Juvenile justice advocates seek to crush compromise

Hammer (photo Christine Stuart)

Lawyers are asking Democratic lawmakers to reject a bill that would give prosecutors greater leeway to send more teens to adult court and adult prison.

“We oppose the entire bill,” said Christina Quaranta, executive director of the Connecticut Justice Alliance. “The bill is supposed to reduce crime, but it does none of that. It does not attack the fundamental problems and the causes that lead to crime.

HB 5417 was designed as a compromise to several Republican proposals that would have automatically sent 13- and 14-year-olds to adult court for certain violent crimes and given police and prosecutors more power to detain and track accused teens of violent crimes. and car thefts.

After car thefts and arrests of minors for auto thefts spiked during the pandemic, Republicans hammered Democrats as soft on crime and unwilling to tackle minors who commit violent crimes.

a green button that says support and a red button that says oppose

But Quaranta said the bill, crafted during a gubernatorial election year, was “campaigning on the backs of children.” She vowed that in the coming days her organization would urge Democratic lawmakers not to vote in favor of the bill. “It makes it easier to send children to detention,” she said. “It’s just a bandage.”

Judiciary Committee Rep. Craig Fishbein, R-Wallingford, called the compromise bill that included numerous Republican proposals to deal with minors who repeatedly commit crimes.

“I am pleased with the bipartisan effort that has gone into the bill,” Fishbein said. “I will vote for it.”

Fishbein also noted that nearly all members of the Judiciary Committee voted in favor of sending the bill to the House.

The version of the bill that will be debated in the House in the coming days does not include the section that would have required 13- and 14-year-olds charged with serious crimes to be granted automatic remand to adult court.

But it allows courts to require GPS monitoring of minors charged with a second car theft and expands the length of a minor’s sentence for a ‘serious’ homicide, firearms or sex offense beyond the current maximum sentence of 30 months for minors.

The bill also allows police access to minors’ records for criminal investigations in their municipalities, requires arrested children to be brought before a judge within five days of their arrest, and extends the time limit from six to eight hours. during which a minor may be detained by the police pending a detention order from a judge.

It would also create a new penalty structure for auto theft based on whether it is a first or subsequent offense and not on the value of the vehicle. Other sections include $1.25 million in funding for the Judiciary’s REGIONS program for juveniles who are on probation but must be in a closed residential setting, $750,000 for the Juvenile Alternative Incarceration Program from the branch and $1 million for the State Department of Emergency and Utilities.

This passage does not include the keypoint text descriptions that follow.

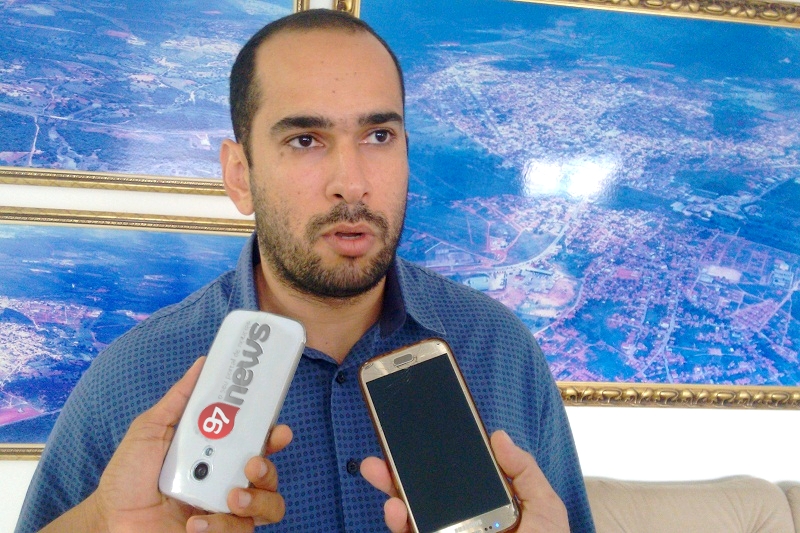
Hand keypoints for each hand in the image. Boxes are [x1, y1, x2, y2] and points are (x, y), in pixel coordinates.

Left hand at [41, 358, 292, 532]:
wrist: (110, 521)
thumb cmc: (127, 477)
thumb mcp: (150, 430)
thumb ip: (179, 400)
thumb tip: (202, 364)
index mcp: (217, 453)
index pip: (257, 441)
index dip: (274, 435)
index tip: (278, 430)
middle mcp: (228, 480)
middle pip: (270, 473)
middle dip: (269, 468)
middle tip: (251, 464)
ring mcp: (227, 510)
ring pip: (271, 505)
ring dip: (257, 499)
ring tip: (231, 498)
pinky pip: (242, 531)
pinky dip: (221, 526)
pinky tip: (195, 524)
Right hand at [360, 430, 568, 532]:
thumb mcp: (544, 507)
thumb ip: (524, 471)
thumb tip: (497, 435)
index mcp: (482, 504)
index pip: (452, 477)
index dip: (433, 457)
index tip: (418, 434)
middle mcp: (458, 521)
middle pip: (421, 492)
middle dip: (396, 471)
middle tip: (379, 454)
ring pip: (408, 514)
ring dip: (391, 494)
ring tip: (381, 475)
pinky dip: (399, 523)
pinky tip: (395, 510)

Protection of regional crime reduction strategies.

The money is an indication that the committee was willing to fund initiatives that would tackle the root causes of crime, Fishbein said. “Anyone who says otherwise hasn’t read the bill,” he said.

The bill does not include any of the recommendations of the state’s Juvenile Justice Policy and Oversight Committee, which proposed that minors charged for the first or second time with simple trespassing, creating a public disorder, disorderly conduct and sixth-degree robbery would not be arrested, but referred to a youth service office or juvenile review board in their city or region.

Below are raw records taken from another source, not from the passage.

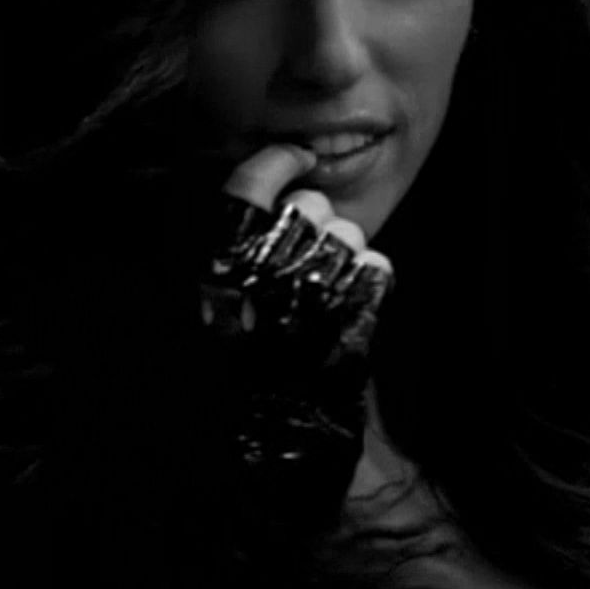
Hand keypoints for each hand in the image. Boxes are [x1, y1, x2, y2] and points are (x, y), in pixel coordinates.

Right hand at [204, 145, 393, 368]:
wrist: (280, 432)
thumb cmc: (242, 368)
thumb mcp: (211, 303)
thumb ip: (233, 247)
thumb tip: (276, 185)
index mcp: (220, 264)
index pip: (247, 185)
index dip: (276, 161)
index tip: (297, 156)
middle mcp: (266, 269)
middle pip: (308, 206)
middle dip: (315, 223)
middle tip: (303, 261)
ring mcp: (315, 288)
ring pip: (348, 234)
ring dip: (344, 256)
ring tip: (323, 294)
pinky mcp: (356, 313)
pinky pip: (378, 268)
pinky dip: (372, 282)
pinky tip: (352, 305)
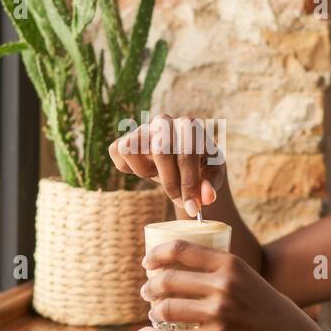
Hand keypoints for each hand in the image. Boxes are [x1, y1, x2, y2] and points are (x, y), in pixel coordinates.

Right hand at [108, 114, 226, 216]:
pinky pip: (117, 151)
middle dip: (170, 183)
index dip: (189, 184)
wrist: (183, 159)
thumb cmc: (201, 165)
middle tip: (179, 201)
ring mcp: (143, 127)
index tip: (193, 208)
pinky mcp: (126, 136)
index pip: (186, 154)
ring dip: (144, 170)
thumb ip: (211, 184)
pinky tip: (147, 169)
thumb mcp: (213, 174)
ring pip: (130, 147)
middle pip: (160, 151)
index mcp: (190, 126)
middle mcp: (164, 121)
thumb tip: (206, 197)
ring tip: (160, 174)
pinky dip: (128, 167)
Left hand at [135, 238, 326, 330]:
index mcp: (231, 264)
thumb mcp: (251, 281)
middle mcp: (223, 285)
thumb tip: (183, 273)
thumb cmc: (273, 314)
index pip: (182, 249)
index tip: (147, 262)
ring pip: (166, 308)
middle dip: (150, 287)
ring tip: (154, 314)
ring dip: (153, 311)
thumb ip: (222, 274)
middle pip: (168, 280)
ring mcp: (219, 313)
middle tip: (147, 292)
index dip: (157, 254)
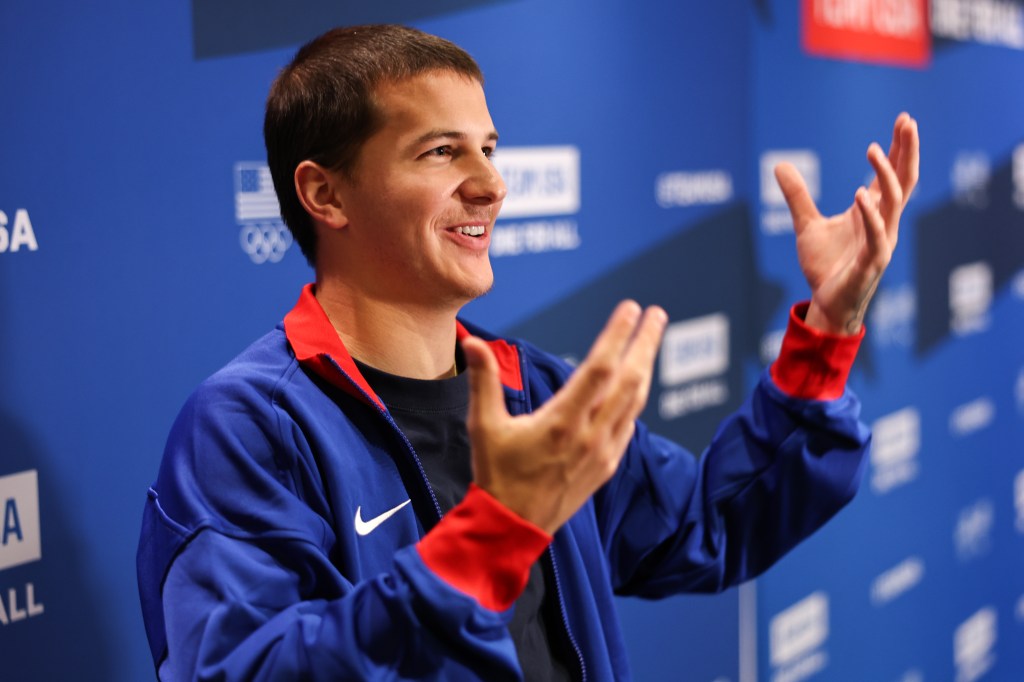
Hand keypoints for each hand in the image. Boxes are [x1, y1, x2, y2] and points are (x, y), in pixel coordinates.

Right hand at [462, 301, 666, 534]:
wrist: (512, 527)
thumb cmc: (496, 475)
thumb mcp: (483, 426)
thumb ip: (483, 381)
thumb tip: (470, 343)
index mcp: (561, 423)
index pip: (599, 369)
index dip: (617, 336)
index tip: (631, 308)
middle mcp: (589, 436)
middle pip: (629, 380)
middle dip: (645, 343)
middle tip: (656, 314)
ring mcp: (603, 452)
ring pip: (634, 402)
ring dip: (645, 367)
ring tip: (650, 341)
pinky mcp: (606, 466)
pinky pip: (628, 425)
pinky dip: (635, 399)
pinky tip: (635, 385)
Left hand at [774, 113, 919, 334]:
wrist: (826, 303)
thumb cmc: (825, 266)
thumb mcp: (806, 225)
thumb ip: (797, 196)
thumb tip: (779, 164)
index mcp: (872, 213)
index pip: (891, 175)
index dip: (898, 148)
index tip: (903, 119)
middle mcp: (884, 224)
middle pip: (904, 181)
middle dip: (907, 151)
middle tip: (907, 121)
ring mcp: (881, 243)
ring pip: (892, 203)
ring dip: (884, 175)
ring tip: (873, 149)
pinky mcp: (871, 263)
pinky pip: (876, 236)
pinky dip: (870, 216)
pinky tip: (860, 196)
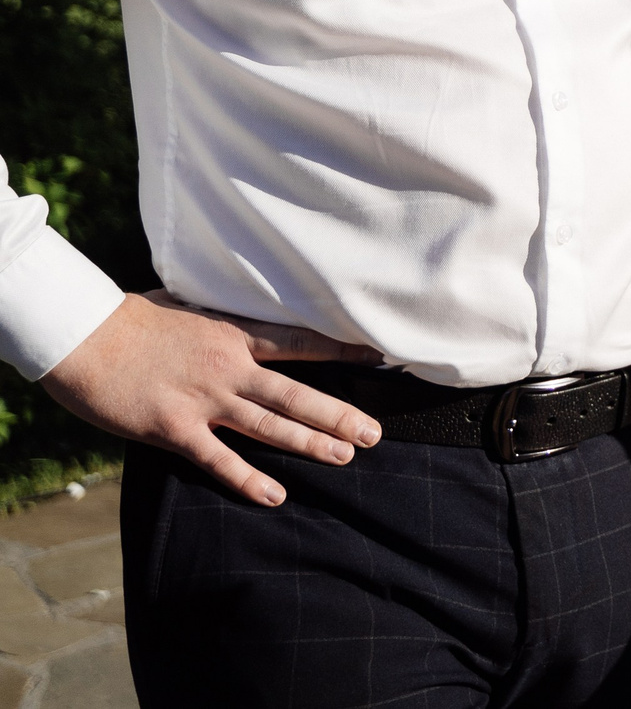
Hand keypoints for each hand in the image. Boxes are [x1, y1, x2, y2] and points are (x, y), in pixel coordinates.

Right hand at [41, 290, 382, 507]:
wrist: (83, 335)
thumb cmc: (131, 317)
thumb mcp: (188, 305)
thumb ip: (219, 314)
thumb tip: (238, 306)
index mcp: (234, 335)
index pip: (300, 342)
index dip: (341, 350)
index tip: (378, 357)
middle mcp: (229, 369)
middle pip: (295, 394)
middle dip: (339, 414)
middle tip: (376, 432)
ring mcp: (203, 400)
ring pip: (269, 426)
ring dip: (309, 443)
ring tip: (346, 456)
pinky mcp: (173, 428)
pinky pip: (217, 458)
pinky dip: (247, 479)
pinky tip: (275, 495)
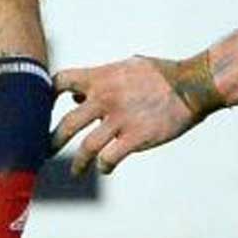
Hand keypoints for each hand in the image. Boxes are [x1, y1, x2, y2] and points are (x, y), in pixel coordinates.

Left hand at [51, 56, 214, 175]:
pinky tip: (105, 167)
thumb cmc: (163, 73)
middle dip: (51, 142)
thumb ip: (101, 79)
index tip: (43, 111)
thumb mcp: (129, 66)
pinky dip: (104, 166)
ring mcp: (120, 119)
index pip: (59, 82)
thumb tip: (77, 95)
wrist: (194, 85)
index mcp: (102, 77)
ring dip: (78, 163)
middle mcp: (106, 98)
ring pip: (86, 148)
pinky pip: (109, 159)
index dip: (46, 96)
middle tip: (45, 152)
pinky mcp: (136, 138)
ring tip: (76, 171)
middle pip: (67, 124)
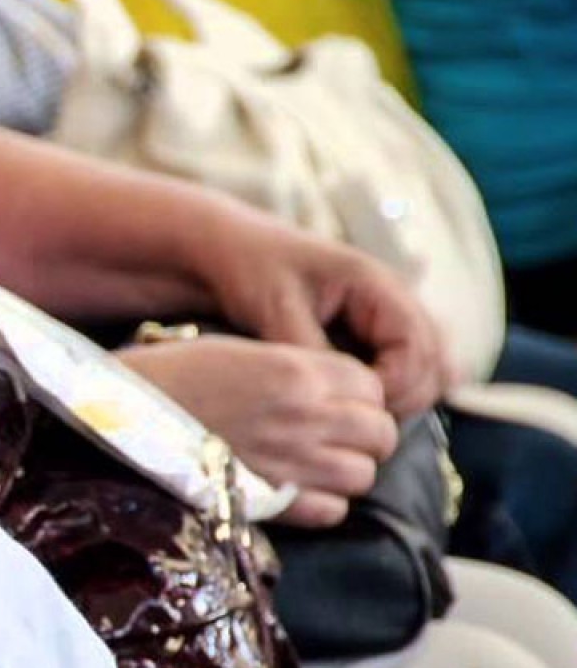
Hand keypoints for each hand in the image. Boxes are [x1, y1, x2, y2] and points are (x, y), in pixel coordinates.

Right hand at [118, 336, 399, 526]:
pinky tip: (298, 490)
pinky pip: (332, 511)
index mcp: (297, 370)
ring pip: (363, 474)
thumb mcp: (238, 351)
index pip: (371, 385)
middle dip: (364, 434)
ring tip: (316, 465)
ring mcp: (293, 463)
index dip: (359, 395)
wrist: (120, 417)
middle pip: (380, 432)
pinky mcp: (274, 501)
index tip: (338, 401)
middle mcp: (306, 416)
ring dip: (346, 470)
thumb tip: (333, 391)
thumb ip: (294, 367)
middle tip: (335, 436)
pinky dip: (323, 503)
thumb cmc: (170, 377)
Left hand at [193, 204, 450, 414]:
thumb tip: (342, 395)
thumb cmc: (251, 268)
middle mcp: (395, 300)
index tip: (353, 405)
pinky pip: (407, 368)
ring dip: (403, 398)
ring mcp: (388, 317)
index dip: (395, 385)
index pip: (418, 348)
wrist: (233, 248)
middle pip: (434, 363)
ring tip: (356, 414)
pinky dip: (395, 391)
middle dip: (404, 398)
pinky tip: (358, 405)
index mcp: (377, 285)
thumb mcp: (276, 309)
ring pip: (428, 369)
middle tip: (356, 418)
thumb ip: (311, 351)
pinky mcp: (373, 332)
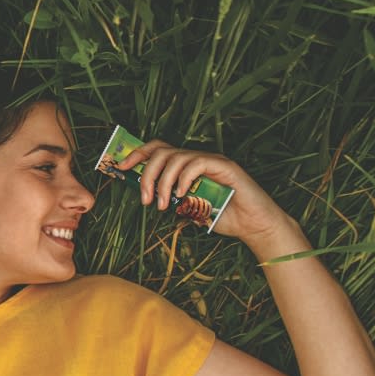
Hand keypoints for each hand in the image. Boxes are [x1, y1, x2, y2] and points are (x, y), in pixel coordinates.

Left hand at [115, 140, 296, 242]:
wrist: (254, 226)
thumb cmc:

YSB or JRB would determine if the child, or family, needed services and address responsibility for the crime with restorative practices such as an apology, community service, or restitution.

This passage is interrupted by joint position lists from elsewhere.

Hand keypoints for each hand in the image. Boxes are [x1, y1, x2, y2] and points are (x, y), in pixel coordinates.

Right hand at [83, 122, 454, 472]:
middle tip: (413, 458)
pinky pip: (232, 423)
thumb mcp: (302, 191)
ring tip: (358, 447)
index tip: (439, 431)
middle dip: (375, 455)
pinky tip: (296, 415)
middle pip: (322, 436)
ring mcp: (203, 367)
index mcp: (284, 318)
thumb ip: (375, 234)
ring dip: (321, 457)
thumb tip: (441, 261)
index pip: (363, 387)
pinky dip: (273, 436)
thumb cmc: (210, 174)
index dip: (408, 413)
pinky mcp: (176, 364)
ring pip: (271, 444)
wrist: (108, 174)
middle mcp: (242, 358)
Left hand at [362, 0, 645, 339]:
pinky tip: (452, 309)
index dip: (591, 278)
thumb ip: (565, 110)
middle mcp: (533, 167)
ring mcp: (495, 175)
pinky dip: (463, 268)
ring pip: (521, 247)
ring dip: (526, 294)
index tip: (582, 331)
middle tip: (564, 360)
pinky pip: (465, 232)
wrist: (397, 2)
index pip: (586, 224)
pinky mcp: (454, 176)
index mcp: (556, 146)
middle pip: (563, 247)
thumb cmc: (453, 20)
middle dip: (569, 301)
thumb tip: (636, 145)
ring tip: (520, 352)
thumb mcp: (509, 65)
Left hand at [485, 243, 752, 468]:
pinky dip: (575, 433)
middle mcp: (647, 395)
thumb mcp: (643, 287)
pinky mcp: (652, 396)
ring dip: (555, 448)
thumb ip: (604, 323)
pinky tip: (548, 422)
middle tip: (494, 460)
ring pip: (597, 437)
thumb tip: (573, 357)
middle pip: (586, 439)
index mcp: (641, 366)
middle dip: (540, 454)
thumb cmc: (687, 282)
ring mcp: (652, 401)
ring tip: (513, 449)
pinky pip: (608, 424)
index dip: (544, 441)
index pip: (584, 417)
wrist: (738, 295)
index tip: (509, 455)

JJPOC members also voted to send a recommendation to the legislature that would expand the committee to include four members of community organizations who had expertise in juvenile justice. But that was not followed up either.

Quaranta hopes that some of JJPOC’s recommendations will be incorporated into other bills before final passage in the House and Senate.

HB 5417, as it stands, will disproportionately impact black and brown youth who tend to be arrested, detained and convicted at a higher rate than white teens, according to Quaranta.

“Connecticut knows best,” Quaranta said. “It’s disappointing that it’s being presented as ‘look, we’ve come together to reduce crime’. It’s definitely not going to do it.